Essa população serviu como grupo de controle”, disse
a pesquisadora do Nepo.
Inovação social
Os autores do estudo contaram com a consultoria de uma
especialista em avaliação de projetos sociais, a socióloga
Regina Faria. “Ela nos ajudou a delinear o projeto utilizando
um modelo que chamamos de avaliação formativa: à
medida que os resultados vão sendo produzidos, são introduzidas
alterações no atendimento. Com isso não era necessário
esperar que o projeto acabasse para que melhorias pudessem ser feitas”,
disse Maria Coleta.
Esse modelo, segundo a professora do Departamento de
Demografia da Unicamp, é coerente com a linha de pesquisa do
Projeto de Políticas Públicas da FAPESP, uma vez que a
tecnologia social gerada pode ser transferida para aplicação
na sociedade.
“A cada momento, a pequisa era discutida com as
equipes, para que elas aprimorassem as ações. A própria
característica da PróMulher, Família e Cidadania,
cujos técnicos tinham abertura para a constante reelaboração
dos procedimentos, facilitou essa tarefa. O tempo todo eles puderam
se expressar sobre pontos positivos e dificuldades encontradas”,
contou.
Foram realizados, então, workshops de treinamento
com os técnicos que estavam trabalhando e, no fim do processo,
com os defensores públicos que passaram a atuar depois. “Nos
workshops utilizamos a estrutura do que seria um programa de treinamento
para mediadores”, disse.
Na segunda parte, segundo Maria Coleta, o livro expõe
detalhadamente o método transdisciplinar resultante de toda a
pesquisa. “Basicamente, demos instrumentos para que advogados,
psicólogos e assistentes sociais possam agir em seus respectivos
setores de forma coordenada”, afirmou.
O livro dá recomendações práticas
para uma efetiva transdisciplinaridade, recomenda procedimentos técnicos
para o estabelecimento de acordos e apresenta dicas de linguagem e atitude,
além de sugerir uma bibliografia para aprofundamento na metodologia.

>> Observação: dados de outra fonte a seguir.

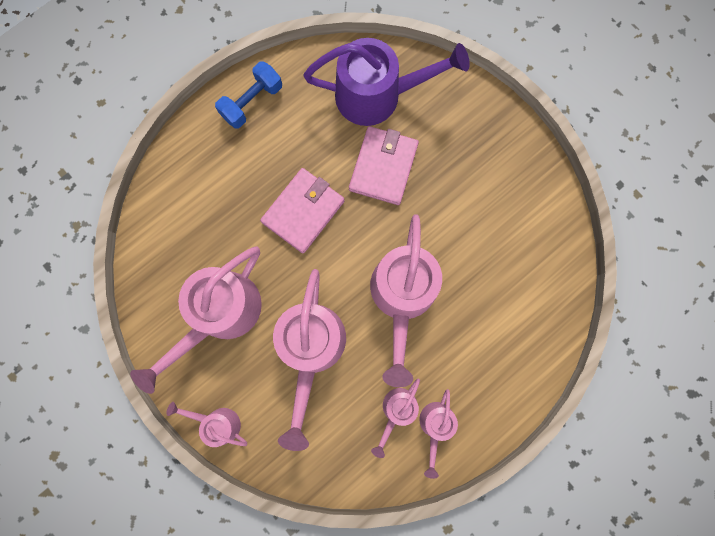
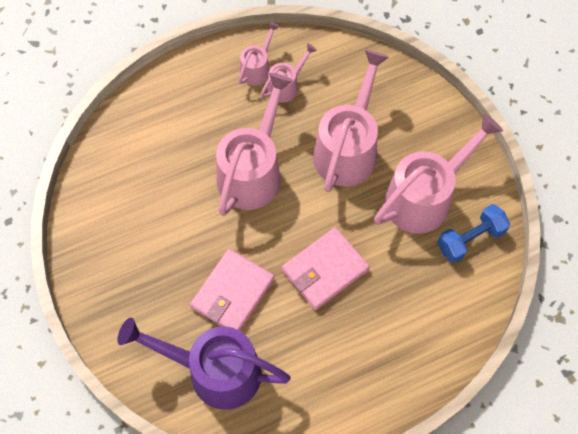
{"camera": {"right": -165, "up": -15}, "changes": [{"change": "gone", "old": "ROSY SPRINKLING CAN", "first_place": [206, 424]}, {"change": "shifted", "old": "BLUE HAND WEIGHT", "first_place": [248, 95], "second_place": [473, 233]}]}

Um anexo traz ainda remissões a casos paradigmáticos,
em que alguns relatos de mediação de conflitos foram editados
e narrados. “O resultado é um verdadeiro instrumental de
trabalho, na forma de um manual bastante prático”, disse
a coordenadora do estudo.
A equipe de pesquisa teve cerca de dez profissionais
fixos e inúmeras contribuições. Além da
coordenadora, a organização do livro coube à socióloga
Sandra Unbehaum e às psicanalistas Malvina Muszkat e Susana Muszkat.